Introduction
Antihistamines are currently the most effective providing symptomatic relief of pruritis, sneezing, and watery rhinorrhea of allergic rhinitis (AR). The use of 1st generation antihistamines in AR is limited due to their greater anticholinergic effect. Bilastine is a new second-generation oral H1-antihistamine, approved for the symptomatic treatment of AR and chronic urticaria in adults and children. Even though second-generation antihistamines improved sleep in patients with AR, they were ineffective in relieving nasal congestion. Montelukast is a leukotriene receptor antagonist that reversibly inhibits cysteinyl leukotriene receptors, specifically leukotriene D4. Therefore, Montelukast is used to treat AR symptoms that are not responding to antihistamines alone. Montelukast and antihistamine combination therapy has synergistic effect in reducing AR symptoms.
Aim
This study compares the efficacy and safety of Bilastine 20 mg and Montelukast 10 mg fixed-dose combination (FDC) vs Levocetirizine 5 mg and Montelukast 10 mg FDC therapy in Indian AR patients.
Method
Study Design
- Randomized, double-blind, comparative, parallel, phase III study.
Patient Profile
- Adults aged between 18-65 years with a clinical diagnosis of AR for atleast 1 year.

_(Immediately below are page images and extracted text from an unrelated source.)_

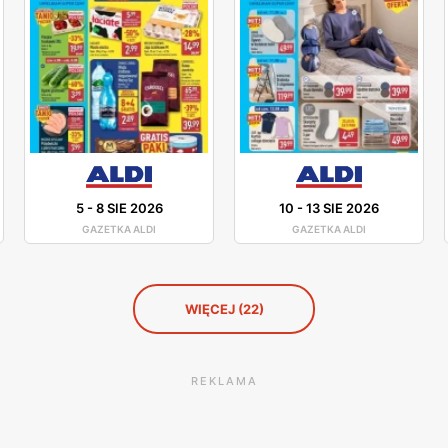
5
-
8 SIE 2026
10
-
13 SIE 2026
GAZETKA ALDI
GAZETKA ALDI
WIĘCEJ (22)
REKLAMA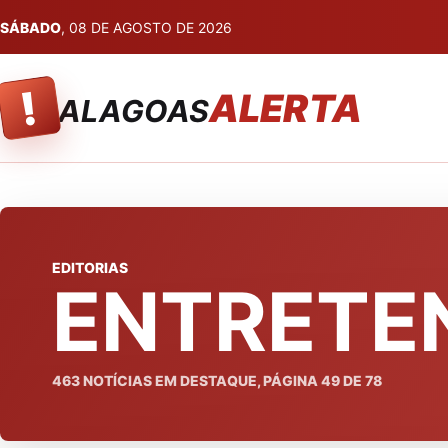
SÁBADO
, 08 DE AGOSTO DE 2026
!
ALERTA
ALAGOAS
EDITORIAS
ENTRETE
463
NOTÍCIAS EM DESTAQUE, PÁGINA
49
DE
78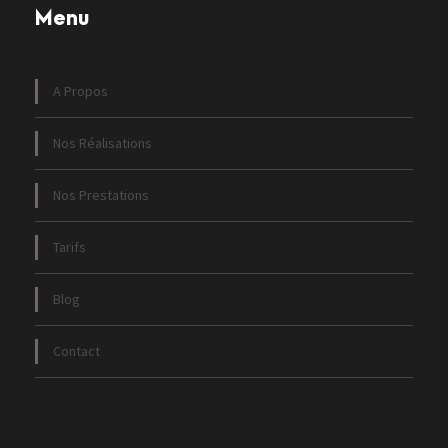
Menu
A Propos
Nos Réalisations
Nos Prestations
Tarifs
Blog
Contact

- Positive IgE antibody test with a nasal symptom score (NSS) >36 during the last 3 days of screening period
Treatment Strategy
- The study included 3 to 14 days of screening period, 4 week of treatment period and a 2 week of post treatment safety follow-up
- The recruited patients were randomized to receive either Bilastine 20 mg and Montelukast 10 mg or Montelukast 10 mg & Levocetirizine 5 mg tablets once daily for 4 weeks.

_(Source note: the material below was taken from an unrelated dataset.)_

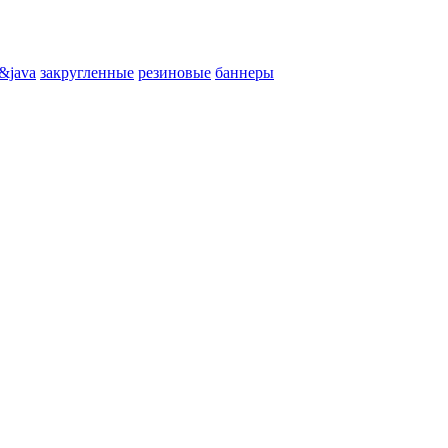
&java
закругленные
резиновые
баннеры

- Patients recorded the severity of nasal and non-nasal symptoms twice daily in diary cards
Endpoints
Primary Endpoints
- Change in mean total symptom score (NSS & non-nasal symptom scores (NNSS)) from baseline to week 4.
Secondary Endpoints
- Change in mean NSS, NNSS, individual symptom scores (ISS), Rhinoconjunctivitis Quality of Life (RQLQ), discomfort due to rhinitis (VAS), and clinical global impression (CGI) scores.
Results
- The intention-to-treat (ITT) population comprised 202 patients; 101 in each arm.
- Per protocol population (PP) included 99 patients in Bilastine + Montelukast arm and 98 in Levocetirizine + Montelukast arm
- There were significant reductions in mean TSS from baseline to week 4 in Test group (16.6 units) was comparable to reference group (17 units) (p= 0.8876) as seen in Table 1.

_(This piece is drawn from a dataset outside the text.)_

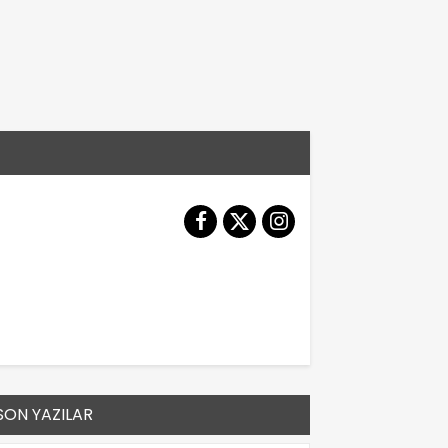
SON YAZILAR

Table 1. Change in mean TSS
Bilastine + Montelukast
Levocetirizine + Montelukast
TSS at baseline
TSS at 4 weeks
TSS at baseline
TSS at 4 weeks
ITT
28.1+8.9
11.5+8.48
28.4+8.05
11.4+9.41
PP
28+8.65
11.3+8.08
28.7+7.97
11.3+9.52
- The difference in change in mean NSS, NNSS and ISS from baseline to day 7, 14, 28 were comparable between the groups
- Remarkable improvement was demonstrated in RQLQ from baseline to Day 14 and 28 in both groups
- Significant improvements were observed in discomfort due to AR measured by VAS and CGI scores from baseline to day 14 and 28
- All the patients tolerated both the FDC well
- 3% reported 4 AEs from Bilastine + Montelukast group whereas 13% reported 14 AEs from Levocetirizine + Montelukast group
- The safety and tolerability of patients were comparable between the groups. All AEs were mild to moderate in severity, with pyrexia and headache being the most common
- No patient discontinued treatment due to AEs
Conclusion
- The fixed-dose combination of Bilastine 20 mg and Montelukast 10 mg was safe, effective, and well tolerated in Indian patients with allergic rhinitis.
J Asthma. 2023 May 31;1-7. Doi: 10.1080/02770903.2023.2209175.